Article

The Public Realm

By Hannah Wallace January 31, 2006

When Charleston Mayor Joseph P. Riley Jr. spoke at the Downtown Partnership's annual banquet a few months ago, it was to a packed ballroom of hundreds of businesspeople at the Hyatt Sarasota. The genteel Riley, born and raised in Charleston, has been the mayor of this historic city of 96,000 people on the South Carolina coast since 1975, and in his thicker-than-molasses Southern drawl he described the metamorphosis of his hometown from a declining city where strip centers had replaced centuries-old antebellum buildings to a place where history is revered and preserved, and every structure and detail-down to the gravel on park paths&#!51;is planned with the public in mind. He showed slides as he talked: rickety public housing replaced with charming two-story dwellings with balconies and front porches, all painted in pastels; vacant and overgrown corner lots becoming the sites of thriving businesses; a rusty industrial waterfront transformed into the elegant Waterfront Park, a huge draw for citizens and tourists alike.
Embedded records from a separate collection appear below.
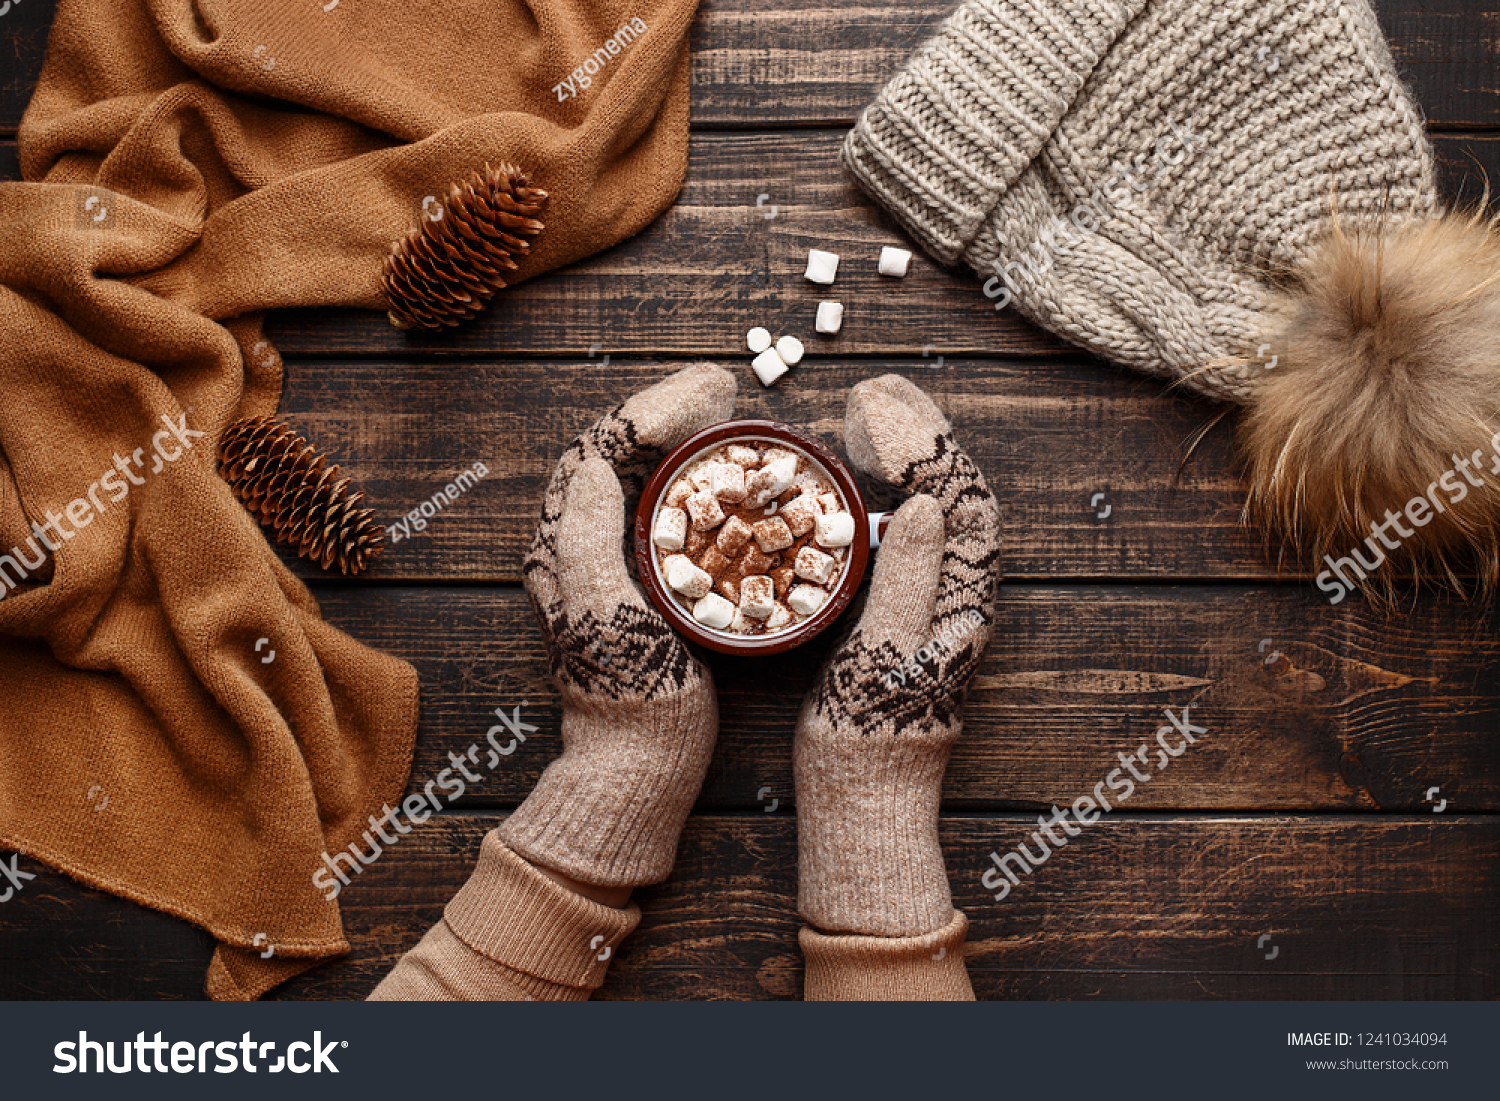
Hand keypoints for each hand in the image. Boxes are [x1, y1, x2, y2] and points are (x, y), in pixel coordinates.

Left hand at [499, 364, 737, 886]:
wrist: (638, 767)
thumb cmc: (632, 698)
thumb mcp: (611, 618)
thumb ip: (590, 540)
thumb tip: (594, 460)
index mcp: (565, 545)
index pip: (600, 447)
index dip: (654, 409)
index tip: (712, 395)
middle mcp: (576, 545)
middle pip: (616, 451)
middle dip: (667, 411)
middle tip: (724, 391)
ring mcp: (605, 564)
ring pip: (636, 475)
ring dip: (677, 437)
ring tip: (726, 416)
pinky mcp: (635, 584)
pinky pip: (658, 509)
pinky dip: (690, 478)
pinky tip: (726, 474)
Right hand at [795, 375, 1001, 935]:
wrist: (866, 803)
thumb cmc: (872, 739)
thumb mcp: (884, 655)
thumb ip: (910, 578)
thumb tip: (929, 499)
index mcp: (960, 599)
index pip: (958, 495)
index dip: (924, 439)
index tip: (877, 401)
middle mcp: (959, 595)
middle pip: (953, 492)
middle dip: (918, 433)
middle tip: (870, 391)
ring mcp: (936, 604)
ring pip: (934, 512)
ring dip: (905, 459)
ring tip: (861, 419)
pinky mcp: (909, 615)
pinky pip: (909, 538)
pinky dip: (886, 497)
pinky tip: (854, 485)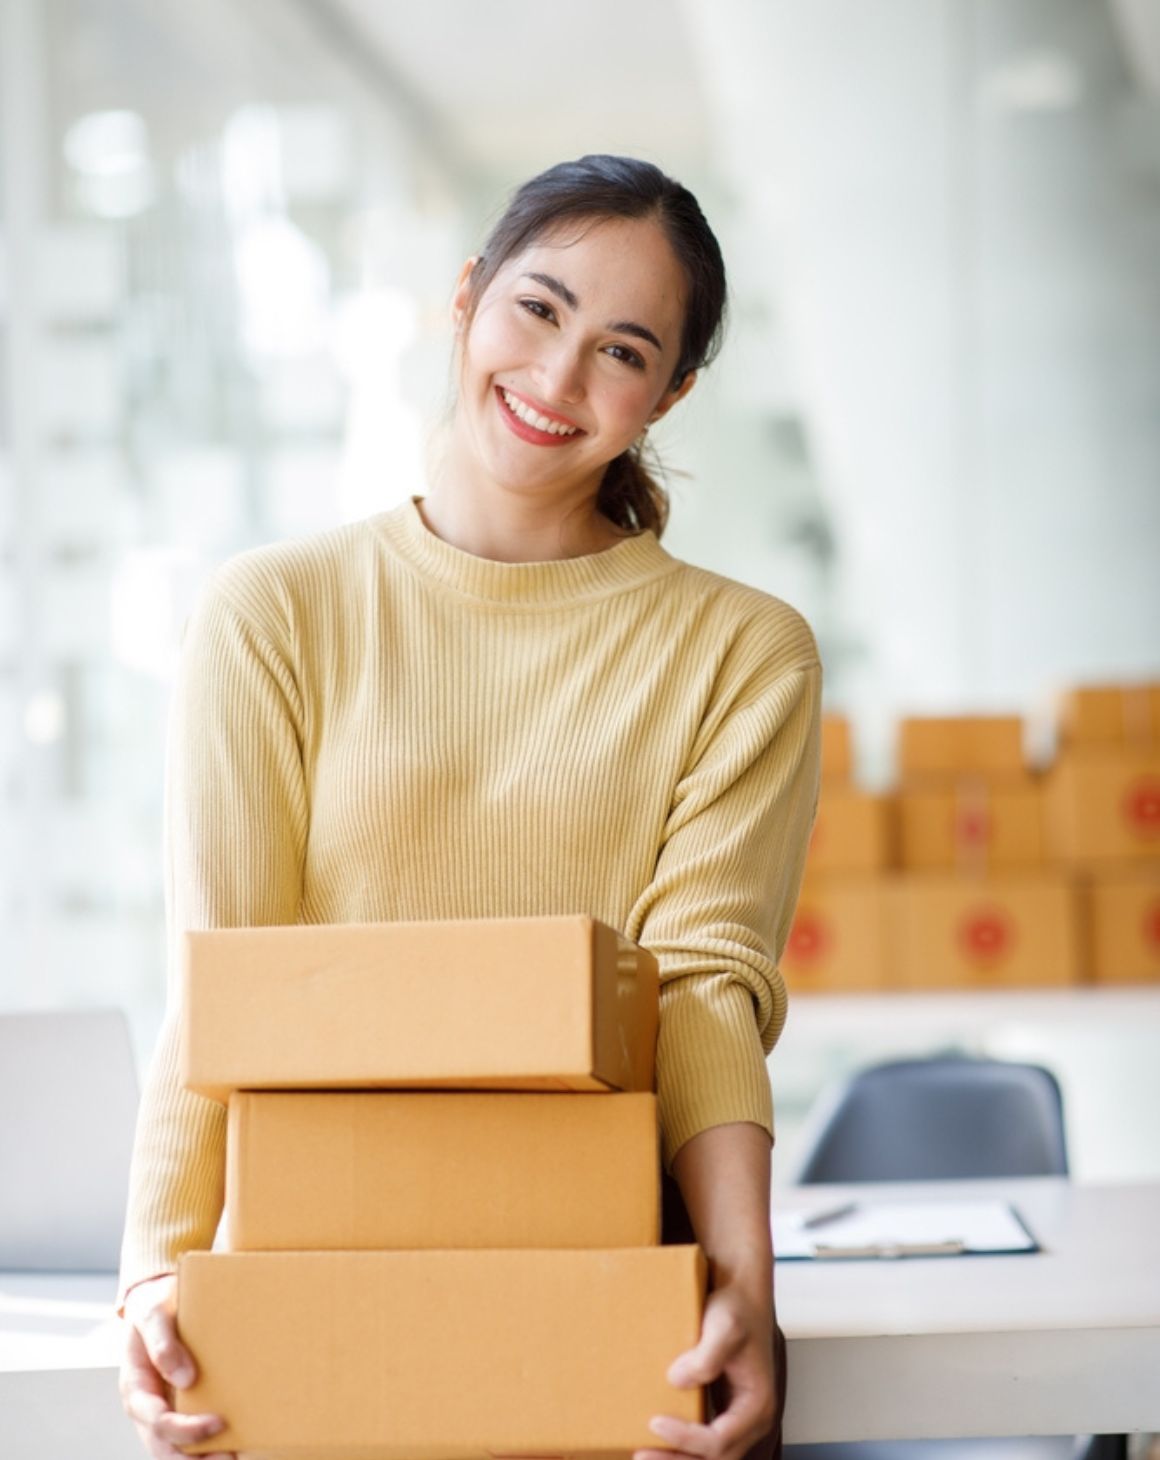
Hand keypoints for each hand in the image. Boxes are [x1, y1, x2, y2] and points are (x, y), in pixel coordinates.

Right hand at [119, 1273, 232, 1459]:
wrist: (159, 1300)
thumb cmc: (155, 1306)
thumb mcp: (153, 1314)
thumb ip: (163, 1343)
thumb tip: (185, 1379)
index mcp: (135, 1389)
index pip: (158, 1422)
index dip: (186, 1429)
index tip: (217, 1422)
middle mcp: (147, 1408)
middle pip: (164, 1450)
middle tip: (229, 1458)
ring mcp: (162, 1410)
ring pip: (175, 1452)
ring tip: (234, 1457)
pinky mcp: (180, 1406)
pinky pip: (188, 1438)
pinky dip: (206, 1448)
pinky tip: (233, 1446)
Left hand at [634, 1280, 778, 1459]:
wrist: (739, 1294)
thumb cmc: (737, 1307)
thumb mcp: (725, 1326)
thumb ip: (707, 1355)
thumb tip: (677, 1380)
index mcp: (757, 1404)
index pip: (721, 1440)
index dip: (687, 1439)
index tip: (655, 1422)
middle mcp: (749, 1418)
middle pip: (716, 1458)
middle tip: (641, 1454)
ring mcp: (736, 1417)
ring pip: (709, 1455)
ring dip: (678, 1457)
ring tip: (644, 1453)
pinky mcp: (721, 1409)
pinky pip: (703, 1439)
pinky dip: (682, 1444)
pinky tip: (656, 1435)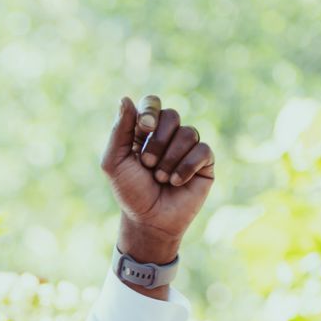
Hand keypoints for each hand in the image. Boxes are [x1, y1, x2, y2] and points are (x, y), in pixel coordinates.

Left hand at [101, 95, 214, 263]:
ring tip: (161, 179)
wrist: (149, 221)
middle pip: (172, 115)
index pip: (153, 102)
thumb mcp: (115, 163)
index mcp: (147, 130)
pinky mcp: (205, 162)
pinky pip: (202, 150)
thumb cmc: (131, 193)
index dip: (151, 110)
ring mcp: (188, 147)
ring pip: (188, 133)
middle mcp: (169, 135)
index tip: (145, 127)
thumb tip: (125, 98)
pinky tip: (176, 182)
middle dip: (158, 141)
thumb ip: (119, 132)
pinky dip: (185, 168)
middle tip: (147, 164)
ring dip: (169, 160)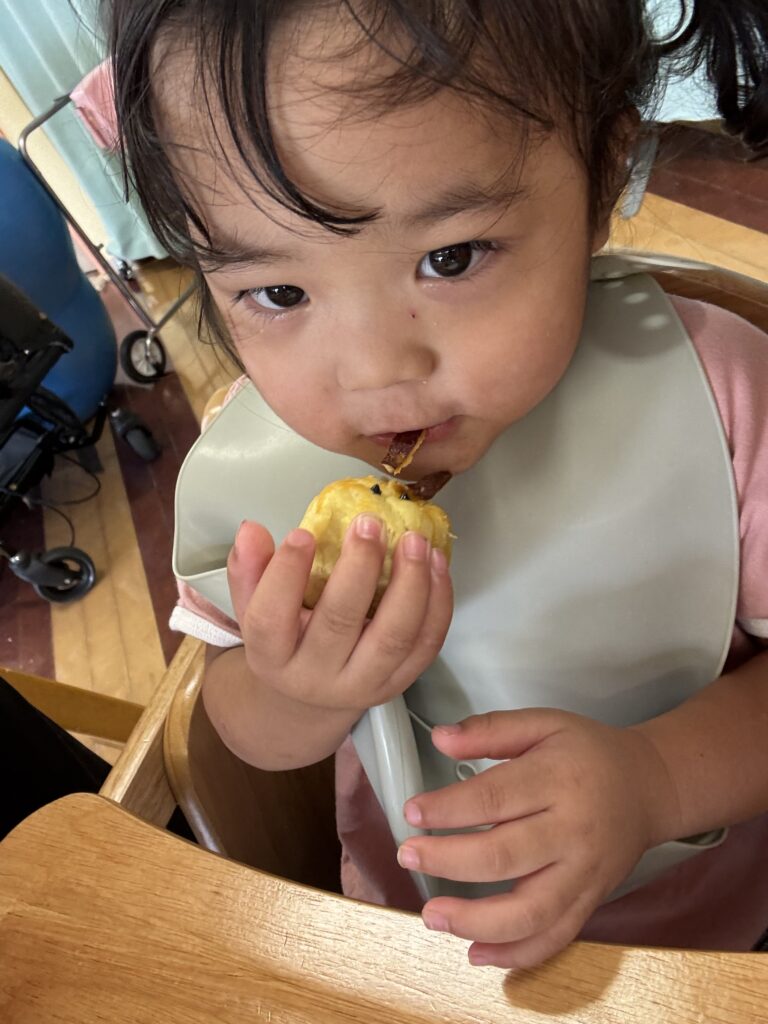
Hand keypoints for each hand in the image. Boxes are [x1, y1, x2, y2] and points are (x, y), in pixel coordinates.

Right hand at [227, 517, 452, 711]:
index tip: (303, 533)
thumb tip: (252, 530)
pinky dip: (438, 603)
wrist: (310, 698)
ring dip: (411, 584)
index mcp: (271, 658)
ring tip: (414, 540)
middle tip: (370, 523)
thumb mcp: (254, 607)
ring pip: (394, 637)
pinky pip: (426, 645)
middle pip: (339, 624)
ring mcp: (363, 685)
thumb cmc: (284, 640)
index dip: (284, 575)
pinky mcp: (399, 683)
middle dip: (359, 568)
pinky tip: (437, 564)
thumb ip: (249, 570)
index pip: (269, 620)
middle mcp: (316, 678)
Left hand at [397, 710, 680, 968]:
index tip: (411, 812)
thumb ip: (491, 729)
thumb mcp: (543, 723)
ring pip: (530, 911)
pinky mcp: (591, 901)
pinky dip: (517, 954)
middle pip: (504, 856)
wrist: (649, 786)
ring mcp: (584, 873)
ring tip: (433, 916)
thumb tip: (440, 738)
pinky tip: (477, 952)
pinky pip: (555, 937)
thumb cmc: (588, 752)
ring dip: (475, 921)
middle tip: (408, 857)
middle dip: (448, 861)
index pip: (494, 798)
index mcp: (558, 779)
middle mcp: (572, 831)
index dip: (447, 809)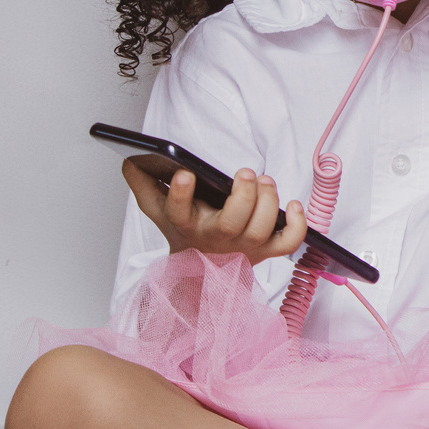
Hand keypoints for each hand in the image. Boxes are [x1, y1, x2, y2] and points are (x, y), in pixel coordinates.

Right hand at [124, 162, 306, 264]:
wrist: (201, 269)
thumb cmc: (184, 232)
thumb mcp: (158, 208)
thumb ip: (143, 183)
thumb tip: (130, 159)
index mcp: (187, 225)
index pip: (179, 213)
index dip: (181, 195)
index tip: (186, 173)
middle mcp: (216, 239)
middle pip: (231, 224)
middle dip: (243, 196)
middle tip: (245, 173)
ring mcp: (243, 248)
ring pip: (261, 231)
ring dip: (268, 203)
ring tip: (265, 181)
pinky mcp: (266, 251)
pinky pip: (288, 244)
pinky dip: (298, 226)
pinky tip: (293, 204)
Listening to Riley, whose knowledge of urban planning was matched by his disarming humor and poetic eloquence, many in the audience walked away eager to institute an elected mayor in Sarasota. Here was visible evidence of the power of one leader with a strong vision and the tenacity to make things happen. When Riley heard from his planning department that a building or street improvement wasn't "doable," he simply told planners to try again. Once, when he was told a narrow street wouldn't allow for first-floor retail because trucks wouldn't be able to park and unload, he told planners that the city wasn't designed so a beer truck could double park; it was designed so that a mother could walk down a street holding her child's hand and feel safe.

Riley's charisma won the audience over. "It's blatantly obvious, and 99 percent of the people there had the same kind of reaction, how beneficial it is to have a leader who can get things done in the city," said Ian Black, a Sarasota real estate broker, the new chair of the Downtown Partnership and a longtime proponent of an elected mayor.

It may be time for Sarasota to leave the council form of government behind and take a chance on an elected mayor (even though most cities our size do have a council form of government). But Riley's message was about more than the power of an elected mayor. His real message was that cities should be places of equality and beauty, and that every structure built should keep those goals in mind.

Riley talked about the importance of having a vision and adhering to a plan, despite resistance and naysayers. He urged the audience to make sure the waterfront is preserved for the public. He called for historic preservation, stressing that only through the past can citizens leave permanent legacies; and that is why our buildings of the future must be just as beautiful and symbolic. Above all, a city must offer places of repose, beauty and a sense of belonging for every citizen. Not everyone in the city has the means to get away, he reminded us, and he gave an example of an impoverished man in a wheelchair who would never be able to travel outside the city. This man painstakingly travels to Charleston's Waterfront Park every day to find the beauty, tranquility and community that made him whole.

Whether his Sarasota audience agreed with everything Riley said or not, there was no denying the palpable energy he brought to our dialogue about what it will take to make Sarasota a truly great city. Kudos to the Downtown Partnership for starting the conversation.